- EXERCISE DIRECTIONS: Copy nothing from the entries below except the lines from the one containing "у в Дніпрі військову частину №3021 і завод" through the one containing "22 abr 2021", and copy those exactly.

[Collected data]
--- --- ---

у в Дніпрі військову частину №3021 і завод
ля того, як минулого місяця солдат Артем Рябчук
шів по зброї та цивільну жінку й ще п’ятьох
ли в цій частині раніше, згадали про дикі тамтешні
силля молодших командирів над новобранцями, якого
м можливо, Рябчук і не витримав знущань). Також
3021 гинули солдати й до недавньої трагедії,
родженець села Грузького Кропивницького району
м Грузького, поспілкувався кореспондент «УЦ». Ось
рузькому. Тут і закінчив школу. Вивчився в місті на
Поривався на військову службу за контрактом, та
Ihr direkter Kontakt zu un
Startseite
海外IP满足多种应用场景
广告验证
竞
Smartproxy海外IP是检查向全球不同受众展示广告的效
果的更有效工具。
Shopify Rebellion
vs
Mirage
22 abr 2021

--- --- ---

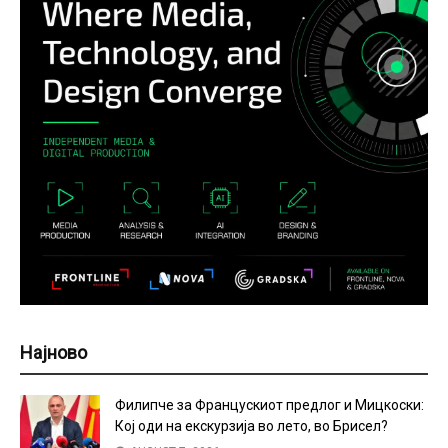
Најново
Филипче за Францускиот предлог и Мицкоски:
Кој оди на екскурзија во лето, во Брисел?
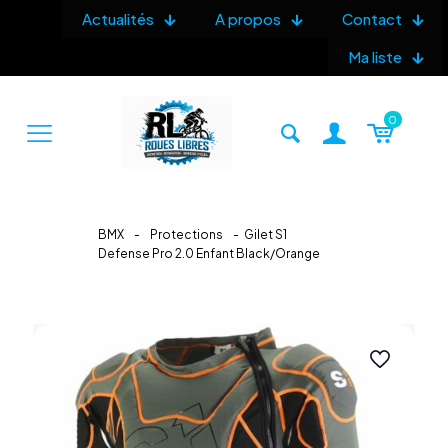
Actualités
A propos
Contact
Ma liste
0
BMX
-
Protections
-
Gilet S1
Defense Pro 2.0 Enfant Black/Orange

--- --- ---

- YOUR SOLUTION:
у в Дніпрі військову частину №3021 і завод
ля того, як минулого місяця солдат Артем Рябчук
шів по зброї та цивільну жінку й ще п’ятьох
ли в цій частині раніше, згадали про дикі тамтешні
силля молодших командирів над новобранцями, якого
м можливо, Рябчук і не витримав знущань). Також
3021 гинули солдати й до недавньої трагедії,
родженець села Грузького Кропивницького району
м Грузького, поспілкувався кореспондент «УЦ». Ось
рузькому. Тут і закінчив школу. Вивчився в місті на
Поривався на військову службу за контрактом, та
Ihr direkter Kontakt zu un
Startseite
海外IP满足多种应用场景
广告验证
竞
Smartproxy海外IP是检查向全球不同受众展示广告的效
果的更有效工具。
Shopify Rebellion
vs
Mirage
22 abr 2021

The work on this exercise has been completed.